0:55:36 > 0:55:38of social deprivation in the country.

0:55:38 > 0:55:45Overall, their life expectancy is 17 years less than the national average.

0:55:45 > 0:55:48They've been left behind in a New Australia

0:55:48 > 0:55:51which has co-opted their vision of the centre.

0:55:56 > 0:56:00But among the populations of the towns and cities

0:56:00 > 0:56:02around Australia's periphery,

0:56:02 > 0:56:06older visions of a more sinister interior still survive.

0:56:06 > 0:56:09For some, the centre still holds the same fears

0:56:09 > 0:56:12that haunted the early explorers.

0:56:17 > 0:56:21Now a very different side of the desert is seen

0:56:21 > 0:56:24in the psycho thriller called Wolf Creek.

0:56:28 > 0:56:31And this was based on an actual story of hitchhikers

0:56:31 > 0:56:34who travelled into the desert

0:56:34 > 0:56:37and one of them escaped to tell the tale

0:56:37 > 0:56:40of the others being murdered

0:56:40 > 0:56:43by a psychopath killer in the desert.

0:56:45 > 0:56:49This harks back to the idea of the gothic desert as a place

0:56:49 > 0:56:53where, because it's so remote, because it's so vast,

0:56:53 > 0:56:55anything can happen,

0:56:55 > 0:56:59and all the normal restraints of civilisation are cast aside.

0:57:00 > 0:57:04Every year, backpackers and campers still disappear

0:57:04 > 0:57:06or die of thirst in Australia's deserts.

0:57:11 > 0:57:15There are still unresolved mysteries.

0:57:15 > 0:57:20So, that idea of a macabre evil presence lurking in the desert

0:57:20 > 0:57:23is still very strong in the culture.

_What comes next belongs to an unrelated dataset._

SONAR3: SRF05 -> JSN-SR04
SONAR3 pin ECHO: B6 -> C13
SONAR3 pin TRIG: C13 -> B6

0:57:33 > 0:57:35MUTED SCREAMING

0:57:38 > 0:57:43In two centuries of nation building, the new Australians have progressed

0:57:43 > 0:57:46beyond the original perception of their desert interior

0:57:46 > 0:57:50as a horrendous blank, a national embarrassment.

0:57:50 > 0:57:52It can now be seen as the red heart,

0:57:52 > 0:57:57a place of wild beauty that gives the nation a sense of uniqueness.

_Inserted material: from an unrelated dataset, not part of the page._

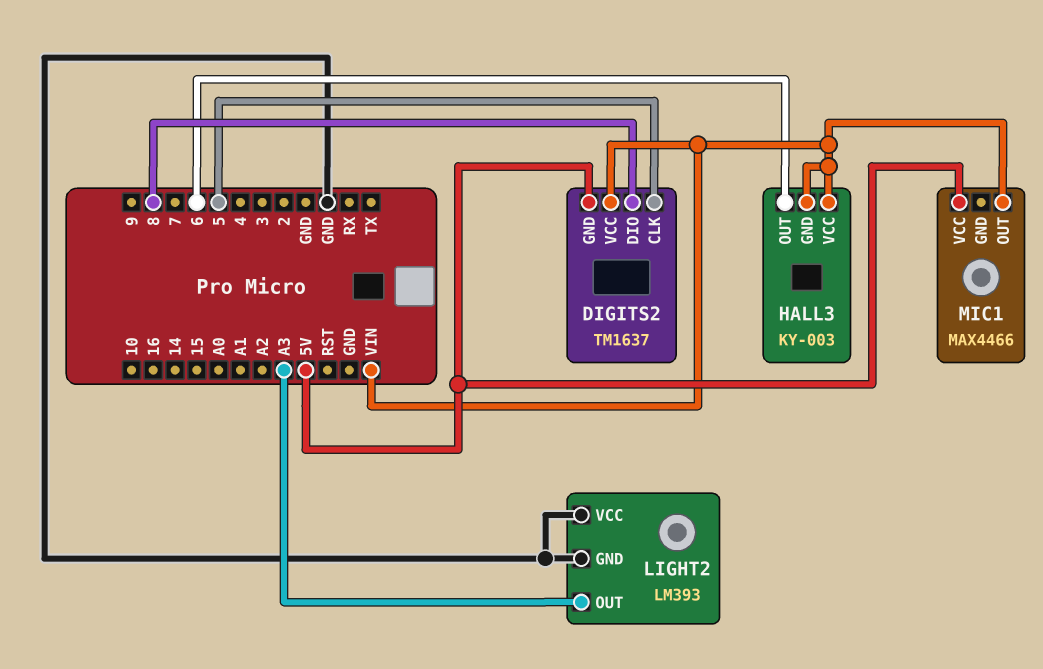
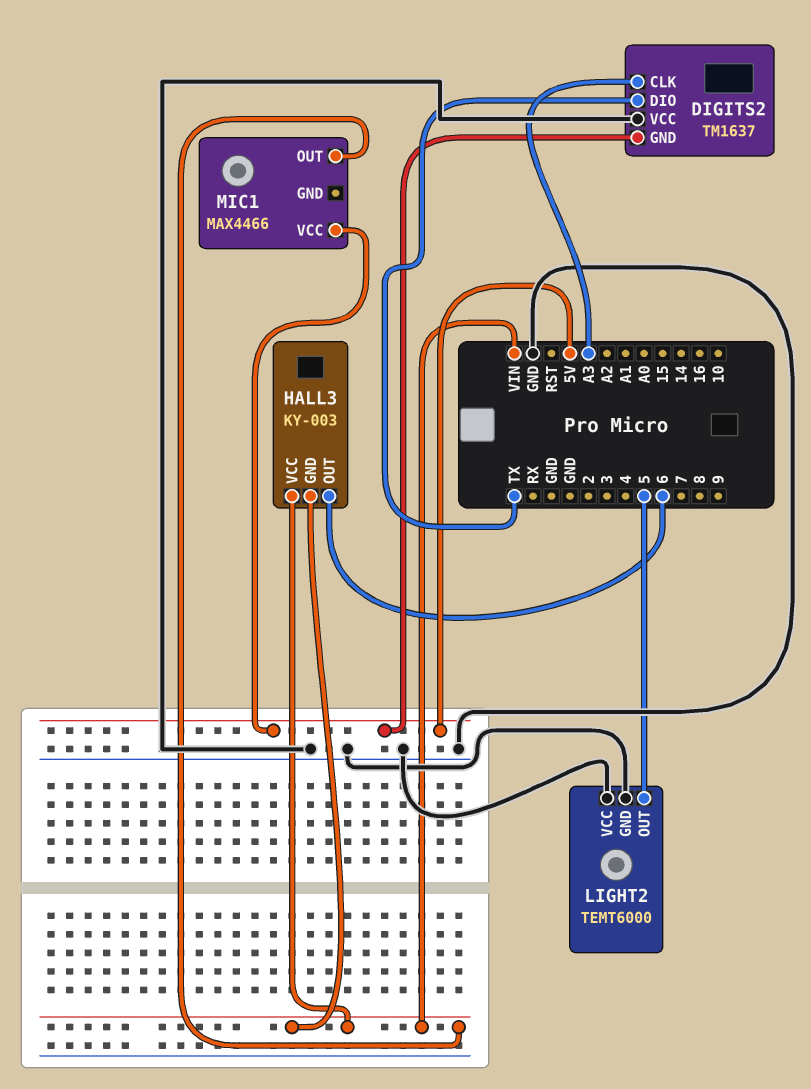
DIGITS2 pin CLK: 5 -> A3
DIGITS2 pin DIO: 8 -> TX
DIGITS2 pin VCC: VIN -> GND
LIGHT2: LM393 -> TEMT6000
LIGHT2 pin OUT: A3 -> 5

0:57:57 > 0:58:01But this new vision of life and freedom still competes

0:58:01 > 0:58:05with the vestiges of the older vision, of silence and death.

0:58:05 > 0:58:08It's a kind of dynamic, and it won't end and it shouldn't end,

0:58:08 > 0:58:10because it's all about wrestling

0:58:10 > 0:58:13with who we are and how we belong, and how white Australians

0:58:13 > 0:58:17and Aboriginal Australians are going to live together in this land

0:58:17 > 0:58:19and move forward in a way that's filled with prosperity

0:58:19 > 0:58:22and justice and hope and happiness.

0:58:22 > 0:58:24It's an important issue to engage with.

0:58:25 > 0:58:28It never stops, this is the great contention,

0:58:28 > 0:58:31which is carrying on in the Australian conversation.

0:58:33 > 0:58:36Out where the grinning skulls bleach whitely,

0:58:36 > 0:58:39under the saltbush sparkling brightly,

0:58:39 > 0:58:42out where the wild dogs chorus nightly,

0:58:42 > 0:58:44that's where the dead men lie.